Until the future becomes the present, it is open and uncertain. And as long as we can’t be certain about the future, we can’t be sure that our plans will work out until they have to prove themselves in the future present.

Sure, the term is often used when talking about preparing for the future in general. “Future-proofing” refers to keeping devices compatible and buildings adaptable to future use.

But I find using this specific term—which suggests certainty—fascinating, primarily when used in marketing. It’s a strong signal for the human yearning to know what’s ahead and to be prepared. And the more known unknowns we become aware of, the stronger the urge becomes to go for the solution that promises to be future-proof.
And thus, as usual, “future-proof” has nothing to do with the future presents and everything with present futures. The future is not real until it becomes the present. It only exists in our heads as images, hopes, dreams, fears, wishes, anticipations, and expectations.

“Future-proofing” means doing something in the present to keep the anxieties about the future at bay. And that’s completely fine and can be helpful. But we should not fool ourselves by thinking that because something is labeled as “future-proof,” it will be safe in the future.

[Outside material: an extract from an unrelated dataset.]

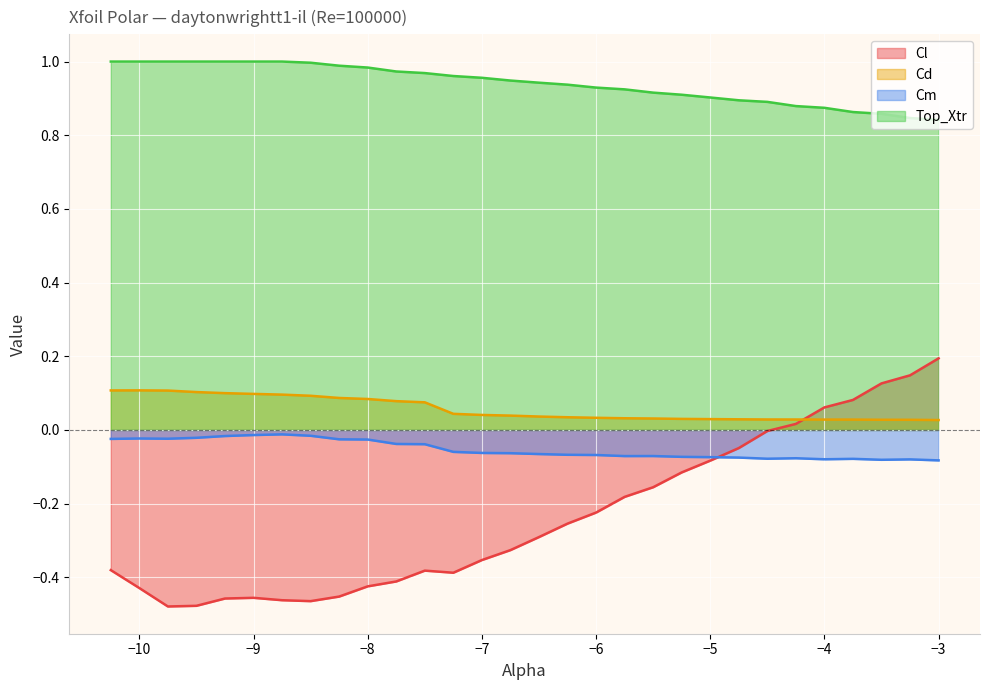

Where is Cm nearest to the value 0?

-8.75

This text is a seedling, which means it is an unpolished thought or idea that will grow and mature over time. For this purpose, it has been planted in the garden. Let me know your questions and thoughts via email.

Getting in front of the wave

I’ve listened to a politician recently detailing his morning media diet of newsletters, clippings, etc. It helps him feel prepared for the day (“getting in front of the wave”). 

It made me wonder: as a futurist/futures researcher, what could my morning routine be like to prepare me for the day?

  • Thinking through my meetings and working sessions and preparing whatever I can, which would mostly be writing notes?
  • Reading trend stuff on the topics, I’m currently working on?
  • Doing a theory session to advance the methods and approaches I plan to use throughout the day?
  • Doing a classic braindump/750 words kinda session to empty out my brain and make space for fresh thinking?
  • Go for a run or a workout because it helps most with energy and focus?

This train of thought connects to a similar one, which has been on my mind recently, prompted by this quote:

What is it you do to train that is comparable to a pianist practicing scales?

Tyler Cowen

The bigger question I feel lurking behind these Ferriss-esque questions about my morning routine is what I actually need to do my work and get better at it.

  • A broader horizon?
  • An excellent toolbox of methods?
  • A critical mindset?
  • A fine-tuned set of scanning sources?

Obviously, it’s all of the above, which triggers the idea to use different days of the week to focus on each aspect.

This text is a seedling, which means it is an unpolished thought or idea that will grow and mature over time. For this purpose, it has been planted in the garden. Let me know your questions and thoughts via email.

I need a new place to think aloud, and here it is

Too many other spaces are not my own or are too performative (Twitter, LinkedIn, the official blog, etc.). Even with my newsletter, I feel too strong of an urge to put out properly polished editions. The reality is that I don’t post any words at all. But as writing is structured thinking for me, I need to do just that on a much more regular basis. And thus, I started this new blog.

It’s is mainly inspired by two trains of thought: Robin Sloan’s concept of ‘working with the garage door up’ (via Andy Matuschak) and especially Matt Webb’s list of ’15 rules of blogging,’ which help to take away the typical hurdles that keep him from getting the words out.

The rules, which are specific to me, are intended to bump me out of certain mental traps that I know will otherwise stop my words.

Matt Webb

My goal for this blog is to have a space to push out formulated thoughts on anything that has been on my mind lately. It’s foremost for me. Any considerations about you, the audience, come second, meaning posts can be unpolished and out of context. Nevertheless, I’m always interested in conversations emerging. So feel free to write me via Twitter or the contact form any time.

I’m starting with this approach and will adapt wherever and whenever necessary.